Council Chairman Frank Reddick and District 7 Council member Lisa Montelione joined members of the ACLU, CAIR, the NAACP and a host of other organizations in Lykes Gas Light Park today, calling for the TPD to stop its practices — the second time they’ve done so in less than a week. It comes after a Tampa Bay Times report showed that 79 percent of citations written up against bicyclists in the city have been of blacks.
The question of the two council members at the press conference was straightforward — would they dare to vote against Ward if he won’t discontinue the practice?
“I won’t make any promises that I will confirm or not confirm,” Reddick said today.
Montelione was similarly evasive on the issue. “The jury’s still out on that” was as far as she would say. When asked about how the possibility of voting against Ward’s confirmation would probably make Mayor Bob Buckhorn most unhappy, Montelione laughed, saying, “Not happy is an understatement.”
Joyce Hamilton Henry from the ACLU says she and the other members of the coalition want the opportunity to sit down with Buckhorn and Chief Ward to discuss the bike citation policy. “We’re calling for a quick investigation by the Department of Justice, and a suspension of the bicycle stops,” she said.
Bruce Haynes, 48, is the founder from the group Men in Power. He said police officers should offer lights to cyclists who are without them. “Why do they have to be handcuffed because they don’t have a light?” (The TPD says they have offered over 2,000 such lights over the past year.) He says the motive the police are using is probable cause to search people. “I know this for a fact,” said Hanes, who says he used to live in the College Hill area in East Tampa.

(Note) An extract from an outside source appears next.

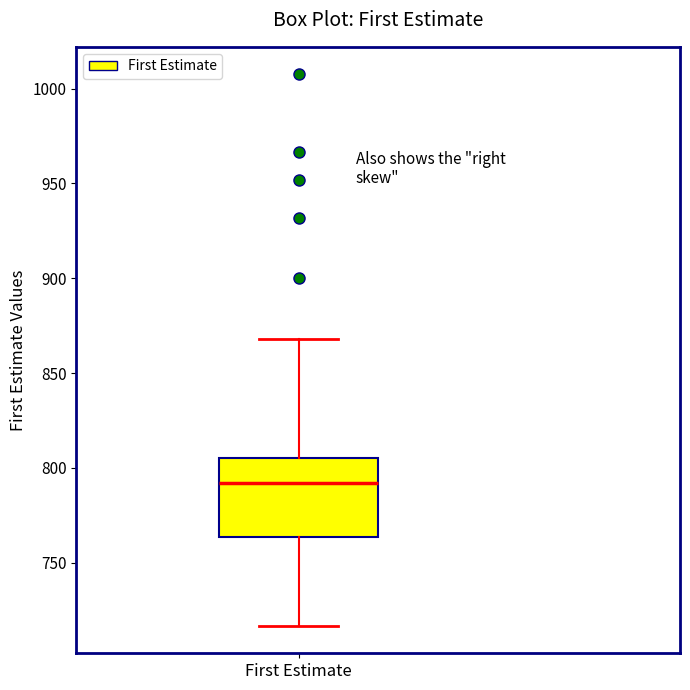

Where is the lower edge of the box for First Estimate on the y-axis? The values are not printed on the chart, so give them approximately, as read against the axis.

765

Meanwhile, Mayor Buckhorn is conceding little regarding the stops. In the first interview with the mayor since the Times report came out 13 days ago, Buckhorn told this reporter that he thought the story was a “one-sided portrayal of the problem.”
“The numbers are what they are,” he conceded about the fact that 80 percent of cyclists cited by the TPD over the past three years have been black. “But they didn’t give equal credence to the success that we have had. We don’t profile people, we target criminals. Pure and simple. That’s it. It’s a high-crime area. We’re going to deploy our resources. We’re going to change our tactics, to make a difference in those neighborhoods.”
The mayor says the police go where the crime is.
“You don’t have the same problem in East Tampa that you do in Davis Islands. You just don’t, so it’s not a matter of us profiling folks because of their ethnicity. We’re going after neighborhoods where there are issues and people are committing the crimes, pure and simple.”
But Buckhorn says if the Justice Department concludes that changes need to be made, “We will make them, and I’m OK about that.”
Yvette Lewis is hoping that the mayor’s participation in a town-hall meeting on Wednesday night where he heard the anger directed at the bike citation policy might turn him around. “I would hope the mayor would say, ‘I understand, I get it, let’s just set this policy aside,'” she said. “It’s not about egos, it’s about the community.”
A week ago, the mayor rejected calls by the ACLU and others to stop the bike citation process. Unless rebuked by the DOJ, it’s not likely he’ll stop the program anytime soon.